Personal information
- Born: Martha García Mejía May 30, 1962 (age 64) Distrito Federal, Mexico
- Parent: Panchito Villalobos (father)
- Family: Johnny Villalobos (brother); Bobby Villalobos (brother);

Professional wrestling career
- Ring names: Martha Villalobos; La Muerte de la Barranca;
- Billed height: 152 cm (5 ft 0 in)
- Billed weight: 104 kg (229 lb)
- Trained by: Panchito Villalobos; El Enfermero;
- Debut: September 9, 1979
- Retired: 2011

= Martha Villalobos =

Mexican female professional wrestler

Martha García Mejía (born May 30, 1962) is a Mexican former professional wrestler best known under the ring name Martha Villalobos an active wrestling promoter, running a company named Reyes del Ring ("Kings of the Ring"). She is the daughter of professional wrestler Panchito Villalobos and the sister of retired wrestlers Johnny and Bobby Villalobos. She is a former two-time Mexican National Women's Champion as well as holding the Mexican National Women's Tag Team Championship with Pantera Sureña while working for Consejo Mundial de Lucha Libre (CMLL). While working for AAA she won the AAA Reina de Reinas Championship twice, first by defeating Reina de Reina Esther Moreno and later by winning the 2003 tournament.

● WORK INSTRUCTIONS
1 > In the Martha Villalobos profile, who was her partner when she held the Mexican National Women's Tag Team Championship?
2 > Please copy the part of the Martha Villalobos profile starting with "- Family: Johnny" and going on through "(5 ft 0 in)".

● EXTRACTED MATERIAL

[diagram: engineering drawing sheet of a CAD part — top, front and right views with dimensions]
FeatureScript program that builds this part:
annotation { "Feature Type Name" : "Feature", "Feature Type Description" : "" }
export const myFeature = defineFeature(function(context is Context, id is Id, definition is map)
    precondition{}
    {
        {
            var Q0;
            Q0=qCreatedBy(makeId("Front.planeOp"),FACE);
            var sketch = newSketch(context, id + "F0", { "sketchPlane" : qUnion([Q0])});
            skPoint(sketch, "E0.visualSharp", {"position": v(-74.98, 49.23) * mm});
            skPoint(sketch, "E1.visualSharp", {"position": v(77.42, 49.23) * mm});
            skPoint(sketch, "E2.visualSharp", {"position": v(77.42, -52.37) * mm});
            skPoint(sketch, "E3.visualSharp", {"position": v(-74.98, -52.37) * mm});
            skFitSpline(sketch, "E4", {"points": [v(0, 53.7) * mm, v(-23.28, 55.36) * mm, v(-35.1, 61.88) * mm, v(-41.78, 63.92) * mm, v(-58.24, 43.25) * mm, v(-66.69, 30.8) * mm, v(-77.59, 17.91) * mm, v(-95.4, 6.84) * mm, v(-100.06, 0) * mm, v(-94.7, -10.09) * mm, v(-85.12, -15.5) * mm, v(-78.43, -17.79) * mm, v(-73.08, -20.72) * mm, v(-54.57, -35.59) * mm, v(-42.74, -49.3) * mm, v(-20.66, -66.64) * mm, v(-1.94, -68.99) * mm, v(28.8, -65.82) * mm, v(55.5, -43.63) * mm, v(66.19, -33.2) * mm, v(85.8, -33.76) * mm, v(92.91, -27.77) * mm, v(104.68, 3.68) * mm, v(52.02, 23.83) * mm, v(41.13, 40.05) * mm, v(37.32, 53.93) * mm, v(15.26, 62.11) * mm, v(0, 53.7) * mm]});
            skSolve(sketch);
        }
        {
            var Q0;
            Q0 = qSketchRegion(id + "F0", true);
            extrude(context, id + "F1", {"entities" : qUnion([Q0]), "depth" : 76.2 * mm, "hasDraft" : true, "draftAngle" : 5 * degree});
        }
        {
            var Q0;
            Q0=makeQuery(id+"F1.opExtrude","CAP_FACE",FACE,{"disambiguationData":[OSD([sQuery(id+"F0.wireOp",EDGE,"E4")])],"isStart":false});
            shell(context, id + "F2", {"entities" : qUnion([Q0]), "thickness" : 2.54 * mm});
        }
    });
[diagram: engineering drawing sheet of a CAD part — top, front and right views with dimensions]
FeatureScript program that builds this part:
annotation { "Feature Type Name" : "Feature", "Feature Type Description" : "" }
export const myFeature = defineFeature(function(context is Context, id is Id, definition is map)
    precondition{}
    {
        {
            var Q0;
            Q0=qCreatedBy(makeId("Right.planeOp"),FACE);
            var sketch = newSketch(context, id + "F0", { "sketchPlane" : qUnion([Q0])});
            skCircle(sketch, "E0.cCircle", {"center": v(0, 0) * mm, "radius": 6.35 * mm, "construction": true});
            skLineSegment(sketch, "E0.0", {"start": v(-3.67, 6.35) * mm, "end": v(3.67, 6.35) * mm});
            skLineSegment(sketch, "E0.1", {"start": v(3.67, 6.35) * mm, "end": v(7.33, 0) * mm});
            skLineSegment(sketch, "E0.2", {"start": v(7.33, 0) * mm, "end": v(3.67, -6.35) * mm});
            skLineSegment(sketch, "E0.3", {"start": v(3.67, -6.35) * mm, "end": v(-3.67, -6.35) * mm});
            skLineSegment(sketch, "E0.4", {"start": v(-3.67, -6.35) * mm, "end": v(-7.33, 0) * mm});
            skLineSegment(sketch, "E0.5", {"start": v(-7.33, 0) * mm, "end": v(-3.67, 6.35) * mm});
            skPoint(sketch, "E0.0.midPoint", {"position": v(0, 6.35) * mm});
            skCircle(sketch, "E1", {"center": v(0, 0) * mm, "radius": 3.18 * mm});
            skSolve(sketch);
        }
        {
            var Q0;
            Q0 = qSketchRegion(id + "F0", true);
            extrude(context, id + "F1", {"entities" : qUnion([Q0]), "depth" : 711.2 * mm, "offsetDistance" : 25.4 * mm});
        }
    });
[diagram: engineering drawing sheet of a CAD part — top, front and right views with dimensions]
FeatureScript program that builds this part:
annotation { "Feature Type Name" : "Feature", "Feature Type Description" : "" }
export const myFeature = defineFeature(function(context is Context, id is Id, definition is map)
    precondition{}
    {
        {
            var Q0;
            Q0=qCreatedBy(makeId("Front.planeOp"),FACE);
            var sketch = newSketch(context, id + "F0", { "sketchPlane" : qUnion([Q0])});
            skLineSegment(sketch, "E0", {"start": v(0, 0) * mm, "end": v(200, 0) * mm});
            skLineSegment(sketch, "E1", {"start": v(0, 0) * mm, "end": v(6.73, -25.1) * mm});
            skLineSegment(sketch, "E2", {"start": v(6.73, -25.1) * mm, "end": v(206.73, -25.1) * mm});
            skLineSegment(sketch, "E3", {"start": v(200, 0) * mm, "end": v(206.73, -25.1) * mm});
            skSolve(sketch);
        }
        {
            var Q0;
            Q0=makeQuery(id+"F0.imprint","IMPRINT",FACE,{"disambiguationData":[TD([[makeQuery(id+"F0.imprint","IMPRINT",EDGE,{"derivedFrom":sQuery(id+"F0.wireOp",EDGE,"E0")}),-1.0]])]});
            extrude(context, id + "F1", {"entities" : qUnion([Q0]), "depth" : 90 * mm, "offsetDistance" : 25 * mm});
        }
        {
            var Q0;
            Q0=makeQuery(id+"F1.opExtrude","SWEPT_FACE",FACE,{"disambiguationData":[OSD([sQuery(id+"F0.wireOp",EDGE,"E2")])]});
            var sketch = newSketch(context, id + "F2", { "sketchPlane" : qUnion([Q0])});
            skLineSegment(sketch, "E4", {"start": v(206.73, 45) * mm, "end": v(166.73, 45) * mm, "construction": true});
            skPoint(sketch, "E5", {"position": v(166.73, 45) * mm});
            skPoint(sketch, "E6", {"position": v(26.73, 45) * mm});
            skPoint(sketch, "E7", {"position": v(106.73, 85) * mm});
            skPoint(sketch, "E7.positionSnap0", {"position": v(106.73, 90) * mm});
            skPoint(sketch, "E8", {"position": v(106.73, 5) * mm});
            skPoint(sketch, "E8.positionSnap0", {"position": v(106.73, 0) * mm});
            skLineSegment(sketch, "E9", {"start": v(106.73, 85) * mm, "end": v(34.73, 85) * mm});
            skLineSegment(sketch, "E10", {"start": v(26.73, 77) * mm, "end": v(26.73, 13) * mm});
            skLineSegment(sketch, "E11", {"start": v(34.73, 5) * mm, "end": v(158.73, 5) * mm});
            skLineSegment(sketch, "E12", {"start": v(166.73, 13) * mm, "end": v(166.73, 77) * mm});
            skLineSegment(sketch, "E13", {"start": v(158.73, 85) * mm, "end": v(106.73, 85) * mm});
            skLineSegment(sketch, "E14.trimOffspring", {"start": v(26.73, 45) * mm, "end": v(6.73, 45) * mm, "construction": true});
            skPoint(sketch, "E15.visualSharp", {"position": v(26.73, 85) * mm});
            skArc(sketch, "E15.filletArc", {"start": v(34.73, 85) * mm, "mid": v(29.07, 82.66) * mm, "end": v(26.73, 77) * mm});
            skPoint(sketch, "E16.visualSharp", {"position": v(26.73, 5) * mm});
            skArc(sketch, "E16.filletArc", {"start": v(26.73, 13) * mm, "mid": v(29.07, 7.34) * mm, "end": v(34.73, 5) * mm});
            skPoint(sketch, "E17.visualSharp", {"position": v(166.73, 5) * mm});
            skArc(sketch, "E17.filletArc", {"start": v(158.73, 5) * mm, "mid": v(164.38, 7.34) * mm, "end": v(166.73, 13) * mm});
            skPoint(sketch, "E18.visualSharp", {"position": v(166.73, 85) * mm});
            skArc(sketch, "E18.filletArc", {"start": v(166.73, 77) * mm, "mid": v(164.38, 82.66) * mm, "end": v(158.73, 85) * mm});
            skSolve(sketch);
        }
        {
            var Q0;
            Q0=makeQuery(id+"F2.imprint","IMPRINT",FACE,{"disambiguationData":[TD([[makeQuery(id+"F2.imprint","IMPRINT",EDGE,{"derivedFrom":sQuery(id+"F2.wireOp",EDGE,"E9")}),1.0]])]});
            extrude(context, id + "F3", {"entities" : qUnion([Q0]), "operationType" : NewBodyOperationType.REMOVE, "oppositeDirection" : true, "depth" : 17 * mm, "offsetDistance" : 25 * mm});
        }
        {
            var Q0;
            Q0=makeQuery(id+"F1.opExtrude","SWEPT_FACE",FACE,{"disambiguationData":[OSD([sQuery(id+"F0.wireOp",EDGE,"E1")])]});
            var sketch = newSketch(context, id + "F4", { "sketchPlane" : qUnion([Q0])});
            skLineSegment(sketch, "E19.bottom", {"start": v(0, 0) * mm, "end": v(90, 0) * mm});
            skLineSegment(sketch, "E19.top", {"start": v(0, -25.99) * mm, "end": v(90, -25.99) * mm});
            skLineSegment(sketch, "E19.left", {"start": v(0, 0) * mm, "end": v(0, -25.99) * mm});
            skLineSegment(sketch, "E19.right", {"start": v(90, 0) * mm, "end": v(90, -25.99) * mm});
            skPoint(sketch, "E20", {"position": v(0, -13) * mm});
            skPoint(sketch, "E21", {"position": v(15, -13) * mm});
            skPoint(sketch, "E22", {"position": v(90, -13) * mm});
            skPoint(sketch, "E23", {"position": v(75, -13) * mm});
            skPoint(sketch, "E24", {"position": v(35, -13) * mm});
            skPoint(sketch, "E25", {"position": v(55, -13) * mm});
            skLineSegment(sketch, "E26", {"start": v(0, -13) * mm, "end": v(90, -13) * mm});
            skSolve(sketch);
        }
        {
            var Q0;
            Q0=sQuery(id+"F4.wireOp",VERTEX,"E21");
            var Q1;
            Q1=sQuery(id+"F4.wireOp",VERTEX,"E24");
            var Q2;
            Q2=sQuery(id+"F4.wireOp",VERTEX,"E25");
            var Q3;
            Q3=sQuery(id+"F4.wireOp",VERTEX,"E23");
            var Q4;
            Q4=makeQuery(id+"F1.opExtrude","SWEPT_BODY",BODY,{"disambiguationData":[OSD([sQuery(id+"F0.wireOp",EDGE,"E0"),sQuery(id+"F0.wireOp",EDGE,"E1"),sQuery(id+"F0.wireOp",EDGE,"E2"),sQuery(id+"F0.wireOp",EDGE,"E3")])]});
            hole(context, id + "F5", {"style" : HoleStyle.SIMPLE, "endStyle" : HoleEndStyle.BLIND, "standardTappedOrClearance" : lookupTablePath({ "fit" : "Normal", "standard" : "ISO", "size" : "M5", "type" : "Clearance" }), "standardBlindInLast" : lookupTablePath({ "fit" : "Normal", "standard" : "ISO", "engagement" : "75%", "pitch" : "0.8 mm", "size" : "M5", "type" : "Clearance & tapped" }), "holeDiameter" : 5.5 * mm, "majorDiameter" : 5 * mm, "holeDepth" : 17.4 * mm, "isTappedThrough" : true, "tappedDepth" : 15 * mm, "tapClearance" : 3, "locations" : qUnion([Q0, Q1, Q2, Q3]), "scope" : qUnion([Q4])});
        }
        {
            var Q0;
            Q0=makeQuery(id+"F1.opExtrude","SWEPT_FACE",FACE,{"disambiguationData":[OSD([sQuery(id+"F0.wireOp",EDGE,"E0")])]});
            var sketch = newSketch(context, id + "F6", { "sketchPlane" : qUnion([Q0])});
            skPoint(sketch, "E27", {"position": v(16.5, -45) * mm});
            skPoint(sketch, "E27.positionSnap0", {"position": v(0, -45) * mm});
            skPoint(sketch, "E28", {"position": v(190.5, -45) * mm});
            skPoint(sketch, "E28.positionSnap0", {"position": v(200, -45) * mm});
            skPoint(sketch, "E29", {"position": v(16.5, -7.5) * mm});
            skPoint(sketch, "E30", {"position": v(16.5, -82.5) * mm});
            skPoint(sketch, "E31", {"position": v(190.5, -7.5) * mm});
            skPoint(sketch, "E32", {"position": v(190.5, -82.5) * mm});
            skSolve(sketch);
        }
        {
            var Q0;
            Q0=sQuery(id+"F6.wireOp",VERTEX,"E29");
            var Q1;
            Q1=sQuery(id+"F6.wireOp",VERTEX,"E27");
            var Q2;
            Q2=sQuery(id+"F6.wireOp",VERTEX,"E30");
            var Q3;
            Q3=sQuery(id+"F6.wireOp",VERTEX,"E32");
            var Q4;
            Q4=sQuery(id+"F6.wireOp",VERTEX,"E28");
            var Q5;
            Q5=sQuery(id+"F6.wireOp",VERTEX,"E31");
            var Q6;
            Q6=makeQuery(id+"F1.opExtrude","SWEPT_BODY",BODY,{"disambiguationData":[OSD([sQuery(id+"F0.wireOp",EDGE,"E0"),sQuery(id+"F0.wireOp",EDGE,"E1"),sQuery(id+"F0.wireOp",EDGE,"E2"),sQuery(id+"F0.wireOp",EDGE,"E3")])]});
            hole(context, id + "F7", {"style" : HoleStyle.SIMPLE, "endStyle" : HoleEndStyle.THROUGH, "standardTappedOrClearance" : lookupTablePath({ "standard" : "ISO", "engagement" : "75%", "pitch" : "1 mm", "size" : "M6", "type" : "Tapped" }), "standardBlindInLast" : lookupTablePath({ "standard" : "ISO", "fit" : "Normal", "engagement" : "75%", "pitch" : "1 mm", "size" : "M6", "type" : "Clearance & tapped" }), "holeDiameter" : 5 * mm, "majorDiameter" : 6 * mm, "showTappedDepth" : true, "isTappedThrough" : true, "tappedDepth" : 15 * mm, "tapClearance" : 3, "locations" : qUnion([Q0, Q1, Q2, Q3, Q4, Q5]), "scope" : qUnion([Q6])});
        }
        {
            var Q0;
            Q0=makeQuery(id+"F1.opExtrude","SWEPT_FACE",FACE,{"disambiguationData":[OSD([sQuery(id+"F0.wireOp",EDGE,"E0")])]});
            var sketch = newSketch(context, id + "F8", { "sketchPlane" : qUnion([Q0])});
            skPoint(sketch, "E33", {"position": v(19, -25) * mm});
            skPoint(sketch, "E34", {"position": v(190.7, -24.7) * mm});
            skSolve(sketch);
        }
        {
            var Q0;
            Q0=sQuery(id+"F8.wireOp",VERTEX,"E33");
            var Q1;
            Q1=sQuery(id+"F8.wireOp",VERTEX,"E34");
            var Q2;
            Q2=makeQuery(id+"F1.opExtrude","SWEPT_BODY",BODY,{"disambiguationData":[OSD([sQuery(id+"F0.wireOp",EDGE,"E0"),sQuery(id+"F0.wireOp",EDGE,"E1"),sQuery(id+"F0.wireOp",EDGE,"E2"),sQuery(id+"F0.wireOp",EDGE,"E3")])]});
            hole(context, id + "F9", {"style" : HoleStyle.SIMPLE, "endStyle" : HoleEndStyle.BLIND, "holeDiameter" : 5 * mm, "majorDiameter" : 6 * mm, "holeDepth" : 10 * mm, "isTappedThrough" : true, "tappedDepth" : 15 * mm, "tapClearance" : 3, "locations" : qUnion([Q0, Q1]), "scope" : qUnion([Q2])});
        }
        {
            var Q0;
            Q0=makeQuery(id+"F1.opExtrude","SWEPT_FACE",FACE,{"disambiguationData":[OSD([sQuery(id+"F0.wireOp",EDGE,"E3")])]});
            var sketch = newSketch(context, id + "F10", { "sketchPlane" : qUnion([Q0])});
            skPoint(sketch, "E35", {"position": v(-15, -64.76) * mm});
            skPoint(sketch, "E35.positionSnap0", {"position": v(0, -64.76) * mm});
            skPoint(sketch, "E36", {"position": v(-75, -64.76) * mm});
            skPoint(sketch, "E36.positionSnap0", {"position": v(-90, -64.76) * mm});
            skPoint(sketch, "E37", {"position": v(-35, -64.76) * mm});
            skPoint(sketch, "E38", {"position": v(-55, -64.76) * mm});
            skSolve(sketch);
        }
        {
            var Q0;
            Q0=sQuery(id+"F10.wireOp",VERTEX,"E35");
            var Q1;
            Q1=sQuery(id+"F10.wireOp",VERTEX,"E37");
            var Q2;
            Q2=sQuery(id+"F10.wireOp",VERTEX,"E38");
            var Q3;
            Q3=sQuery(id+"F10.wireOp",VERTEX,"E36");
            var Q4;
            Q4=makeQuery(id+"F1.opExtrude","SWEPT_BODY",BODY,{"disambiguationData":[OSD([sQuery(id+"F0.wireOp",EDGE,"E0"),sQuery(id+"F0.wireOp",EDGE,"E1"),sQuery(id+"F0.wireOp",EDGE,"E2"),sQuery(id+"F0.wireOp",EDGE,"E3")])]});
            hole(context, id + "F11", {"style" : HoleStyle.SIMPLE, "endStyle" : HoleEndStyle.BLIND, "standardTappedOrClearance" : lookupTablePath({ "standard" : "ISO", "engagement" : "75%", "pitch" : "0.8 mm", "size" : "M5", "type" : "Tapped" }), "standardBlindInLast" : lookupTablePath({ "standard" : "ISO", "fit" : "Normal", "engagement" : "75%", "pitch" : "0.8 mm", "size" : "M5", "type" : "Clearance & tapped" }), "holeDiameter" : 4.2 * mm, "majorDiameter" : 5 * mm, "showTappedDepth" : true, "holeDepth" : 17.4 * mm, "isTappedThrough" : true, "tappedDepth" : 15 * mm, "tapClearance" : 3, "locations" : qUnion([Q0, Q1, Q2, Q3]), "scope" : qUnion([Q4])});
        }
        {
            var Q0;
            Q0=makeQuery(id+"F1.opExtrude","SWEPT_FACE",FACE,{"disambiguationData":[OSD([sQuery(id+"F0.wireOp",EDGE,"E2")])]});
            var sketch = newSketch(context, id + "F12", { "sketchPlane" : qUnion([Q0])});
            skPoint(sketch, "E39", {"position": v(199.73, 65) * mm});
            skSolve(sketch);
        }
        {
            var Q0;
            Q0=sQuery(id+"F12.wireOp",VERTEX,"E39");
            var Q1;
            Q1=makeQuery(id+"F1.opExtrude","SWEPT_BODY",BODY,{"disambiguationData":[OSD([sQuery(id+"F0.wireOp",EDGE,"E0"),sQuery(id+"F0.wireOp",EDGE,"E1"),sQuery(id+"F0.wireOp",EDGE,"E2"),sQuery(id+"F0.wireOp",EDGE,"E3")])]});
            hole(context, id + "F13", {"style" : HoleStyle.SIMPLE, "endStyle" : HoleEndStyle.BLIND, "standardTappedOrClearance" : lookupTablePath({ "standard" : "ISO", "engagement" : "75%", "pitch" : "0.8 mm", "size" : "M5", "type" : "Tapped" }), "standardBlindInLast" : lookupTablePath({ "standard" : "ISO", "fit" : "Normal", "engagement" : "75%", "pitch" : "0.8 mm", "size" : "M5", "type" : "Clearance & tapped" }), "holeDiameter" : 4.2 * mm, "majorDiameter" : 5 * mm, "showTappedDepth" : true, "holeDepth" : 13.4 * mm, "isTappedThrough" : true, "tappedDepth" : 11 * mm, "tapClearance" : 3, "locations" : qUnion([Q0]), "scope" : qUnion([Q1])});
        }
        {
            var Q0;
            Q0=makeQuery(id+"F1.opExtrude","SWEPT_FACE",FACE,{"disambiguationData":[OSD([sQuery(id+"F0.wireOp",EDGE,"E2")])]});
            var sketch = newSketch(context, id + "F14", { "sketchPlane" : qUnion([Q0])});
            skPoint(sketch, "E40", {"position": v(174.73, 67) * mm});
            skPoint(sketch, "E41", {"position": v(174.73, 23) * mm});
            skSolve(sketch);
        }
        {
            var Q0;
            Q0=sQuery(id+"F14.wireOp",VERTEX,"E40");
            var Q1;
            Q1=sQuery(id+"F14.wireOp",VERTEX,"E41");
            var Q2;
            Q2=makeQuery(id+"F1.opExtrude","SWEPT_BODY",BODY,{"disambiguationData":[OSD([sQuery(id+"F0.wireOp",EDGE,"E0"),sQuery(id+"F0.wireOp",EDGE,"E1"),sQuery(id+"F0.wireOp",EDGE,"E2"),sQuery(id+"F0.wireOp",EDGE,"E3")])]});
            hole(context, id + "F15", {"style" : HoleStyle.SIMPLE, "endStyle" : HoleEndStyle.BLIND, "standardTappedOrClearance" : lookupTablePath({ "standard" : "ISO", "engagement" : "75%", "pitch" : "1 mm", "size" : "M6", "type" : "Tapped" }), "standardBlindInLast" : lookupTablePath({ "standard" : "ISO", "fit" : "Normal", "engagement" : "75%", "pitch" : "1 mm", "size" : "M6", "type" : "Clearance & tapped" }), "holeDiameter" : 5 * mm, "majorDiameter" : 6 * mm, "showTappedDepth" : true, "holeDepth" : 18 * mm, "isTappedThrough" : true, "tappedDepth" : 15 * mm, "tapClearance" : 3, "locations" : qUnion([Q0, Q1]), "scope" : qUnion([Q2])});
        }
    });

● SOLUTIONS PER TASK
1 > Pantera Sureña

2 >
- Family: Johnny Villalobos (brother); Bobby Villalobos (brother);

Professional wrestling career
- Ring names: Martha Villalobos; La Muerte de la Barranca;
- Billed height: 152 cm (5 ft 0 in)